Your task: From the data underneath, reproduce exactly the stretch that begins at the line with "трафике RichAds!" and ends after the line with "регуляторе RF Arctic 10".
..............................
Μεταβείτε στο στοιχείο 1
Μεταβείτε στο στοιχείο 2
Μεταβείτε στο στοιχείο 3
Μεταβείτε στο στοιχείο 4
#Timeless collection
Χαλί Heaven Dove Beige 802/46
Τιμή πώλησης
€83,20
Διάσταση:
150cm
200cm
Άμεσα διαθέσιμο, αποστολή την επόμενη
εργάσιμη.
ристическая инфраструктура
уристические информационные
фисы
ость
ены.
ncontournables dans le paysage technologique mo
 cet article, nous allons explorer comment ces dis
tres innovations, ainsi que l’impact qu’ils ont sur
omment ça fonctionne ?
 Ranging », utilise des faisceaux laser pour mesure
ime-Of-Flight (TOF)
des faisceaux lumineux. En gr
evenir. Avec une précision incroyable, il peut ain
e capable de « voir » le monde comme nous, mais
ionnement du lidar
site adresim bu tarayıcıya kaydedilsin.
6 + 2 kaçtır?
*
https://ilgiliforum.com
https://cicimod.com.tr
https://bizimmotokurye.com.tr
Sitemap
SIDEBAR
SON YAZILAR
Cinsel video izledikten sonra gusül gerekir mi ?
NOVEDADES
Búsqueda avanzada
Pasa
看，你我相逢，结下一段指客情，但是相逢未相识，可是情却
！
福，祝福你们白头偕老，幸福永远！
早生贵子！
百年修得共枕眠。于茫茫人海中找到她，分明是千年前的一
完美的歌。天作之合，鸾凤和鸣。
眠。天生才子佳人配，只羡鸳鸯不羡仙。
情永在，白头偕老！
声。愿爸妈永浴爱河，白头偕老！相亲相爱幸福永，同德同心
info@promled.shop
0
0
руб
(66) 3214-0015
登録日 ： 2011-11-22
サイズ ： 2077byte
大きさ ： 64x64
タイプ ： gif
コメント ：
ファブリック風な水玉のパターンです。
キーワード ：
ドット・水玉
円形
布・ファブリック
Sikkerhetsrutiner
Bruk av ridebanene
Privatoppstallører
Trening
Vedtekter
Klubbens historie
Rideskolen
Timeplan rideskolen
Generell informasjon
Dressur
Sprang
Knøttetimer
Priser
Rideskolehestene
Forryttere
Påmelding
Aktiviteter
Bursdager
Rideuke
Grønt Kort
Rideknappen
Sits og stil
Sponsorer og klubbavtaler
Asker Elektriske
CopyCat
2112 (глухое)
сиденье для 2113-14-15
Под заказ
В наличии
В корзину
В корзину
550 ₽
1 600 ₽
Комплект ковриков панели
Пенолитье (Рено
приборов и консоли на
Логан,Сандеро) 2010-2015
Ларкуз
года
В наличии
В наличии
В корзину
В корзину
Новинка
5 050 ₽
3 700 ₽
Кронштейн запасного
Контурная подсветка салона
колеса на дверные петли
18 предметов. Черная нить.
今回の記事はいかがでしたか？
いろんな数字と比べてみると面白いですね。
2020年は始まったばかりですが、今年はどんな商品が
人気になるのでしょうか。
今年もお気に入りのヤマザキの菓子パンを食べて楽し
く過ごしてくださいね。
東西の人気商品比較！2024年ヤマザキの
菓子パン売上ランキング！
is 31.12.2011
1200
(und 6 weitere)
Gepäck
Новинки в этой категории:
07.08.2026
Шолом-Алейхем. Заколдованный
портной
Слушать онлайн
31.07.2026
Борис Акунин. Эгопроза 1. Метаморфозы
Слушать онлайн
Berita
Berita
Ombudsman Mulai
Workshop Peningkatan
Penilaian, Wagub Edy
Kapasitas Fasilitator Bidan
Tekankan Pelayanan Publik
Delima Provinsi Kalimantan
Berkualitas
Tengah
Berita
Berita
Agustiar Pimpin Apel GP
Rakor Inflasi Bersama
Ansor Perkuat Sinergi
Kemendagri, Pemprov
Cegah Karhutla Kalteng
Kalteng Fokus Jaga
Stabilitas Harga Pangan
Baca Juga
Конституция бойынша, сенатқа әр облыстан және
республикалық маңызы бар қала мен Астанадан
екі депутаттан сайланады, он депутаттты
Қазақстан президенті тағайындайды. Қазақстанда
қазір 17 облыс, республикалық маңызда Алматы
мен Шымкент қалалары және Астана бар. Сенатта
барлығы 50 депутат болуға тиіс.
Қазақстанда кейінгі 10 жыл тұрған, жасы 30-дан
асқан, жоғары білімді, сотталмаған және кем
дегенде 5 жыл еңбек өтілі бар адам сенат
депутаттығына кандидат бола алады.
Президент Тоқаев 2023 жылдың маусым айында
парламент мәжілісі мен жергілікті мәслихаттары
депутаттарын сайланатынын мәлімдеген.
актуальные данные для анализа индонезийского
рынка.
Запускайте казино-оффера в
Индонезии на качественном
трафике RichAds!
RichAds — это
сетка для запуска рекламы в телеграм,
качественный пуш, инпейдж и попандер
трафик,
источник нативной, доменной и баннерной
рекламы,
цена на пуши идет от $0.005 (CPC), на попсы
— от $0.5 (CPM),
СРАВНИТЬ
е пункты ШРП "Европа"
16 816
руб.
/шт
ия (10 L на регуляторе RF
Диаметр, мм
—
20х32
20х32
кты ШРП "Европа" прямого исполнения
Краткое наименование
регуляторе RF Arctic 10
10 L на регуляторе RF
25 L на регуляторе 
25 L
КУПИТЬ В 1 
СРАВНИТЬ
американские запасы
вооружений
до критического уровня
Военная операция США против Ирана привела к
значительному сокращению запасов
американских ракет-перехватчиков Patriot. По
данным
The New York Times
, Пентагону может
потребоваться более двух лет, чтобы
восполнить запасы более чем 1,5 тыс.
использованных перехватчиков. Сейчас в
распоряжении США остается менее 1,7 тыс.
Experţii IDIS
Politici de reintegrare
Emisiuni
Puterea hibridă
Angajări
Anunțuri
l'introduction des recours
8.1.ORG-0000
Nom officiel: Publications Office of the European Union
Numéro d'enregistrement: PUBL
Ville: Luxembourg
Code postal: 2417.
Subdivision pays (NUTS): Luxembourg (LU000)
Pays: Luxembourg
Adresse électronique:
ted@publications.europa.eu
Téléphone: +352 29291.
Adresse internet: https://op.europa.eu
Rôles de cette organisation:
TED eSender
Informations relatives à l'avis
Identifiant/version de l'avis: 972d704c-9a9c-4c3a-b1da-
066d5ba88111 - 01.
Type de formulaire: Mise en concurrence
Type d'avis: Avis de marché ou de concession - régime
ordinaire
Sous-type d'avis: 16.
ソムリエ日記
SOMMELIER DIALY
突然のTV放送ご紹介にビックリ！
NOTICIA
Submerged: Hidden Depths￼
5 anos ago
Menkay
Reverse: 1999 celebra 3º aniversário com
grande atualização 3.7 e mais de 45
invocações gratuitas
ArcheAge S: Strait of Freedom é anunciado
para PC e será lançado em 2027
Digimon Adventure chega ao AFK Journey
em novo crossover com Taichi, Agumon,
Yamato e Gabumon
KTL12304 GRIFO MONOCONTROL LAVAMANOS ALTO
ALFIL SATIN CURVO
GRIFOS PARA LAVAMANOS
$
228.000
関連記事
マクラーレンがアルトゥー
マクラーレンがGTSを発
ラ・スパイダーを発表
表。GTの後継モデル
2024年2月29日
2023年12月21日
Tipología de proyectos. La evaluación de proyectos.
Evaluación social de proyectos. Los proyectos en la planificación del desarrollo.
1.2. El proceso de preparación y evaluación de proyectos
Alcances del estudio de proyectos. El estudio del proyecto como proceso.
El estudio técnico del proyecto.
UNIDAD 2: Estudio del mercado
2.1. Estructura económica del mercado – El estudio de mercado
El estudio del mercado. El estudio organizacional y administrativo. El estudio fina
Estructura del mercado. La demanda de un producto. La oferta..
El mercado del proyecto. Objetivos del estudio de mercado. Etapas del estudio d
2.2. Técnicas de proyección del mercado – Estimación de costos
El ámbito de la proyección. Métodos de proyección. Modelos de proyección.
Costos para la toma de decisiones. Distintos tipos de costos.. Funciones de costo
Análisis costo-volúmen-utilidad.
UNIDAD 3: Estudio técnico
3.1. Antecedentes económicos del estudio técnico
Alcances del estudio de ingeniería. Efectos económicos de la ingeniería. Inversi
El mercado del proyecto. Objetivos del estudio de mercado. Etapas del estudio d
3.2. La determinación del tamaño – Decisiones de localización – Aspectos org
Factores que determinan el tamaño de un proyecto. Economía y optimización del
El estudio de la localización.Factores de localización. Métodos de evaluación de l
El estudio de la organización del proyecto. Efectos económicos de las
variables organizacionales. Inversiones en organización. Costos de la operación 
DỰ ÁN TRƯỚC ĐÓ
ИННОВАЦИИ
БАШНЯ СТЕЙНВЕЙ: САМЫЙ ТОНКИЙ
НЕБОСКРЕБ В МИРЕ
..............................
Expected answer:
трафике RichAds!
RichAds — это
сетка для запуска рекламы в телеграм,
качественный пуш, инпейдж и попандер
трафик,
источник нативной, доменной и баннерной
рекламы,
цена на пуши идет от $0.005 (CPC), на попсы
— от $0.5 (CPM),
СРАВНИТЬ
е пункты ШРП "Европа"
16 816
руб.
/шт
ия (10 L на регуляторе RF
Диаметр, мм
—
20х32
20х32
кты ШРП "Европа" прямого исполнения
Краткое наименование
регуляторе RF Arctic 10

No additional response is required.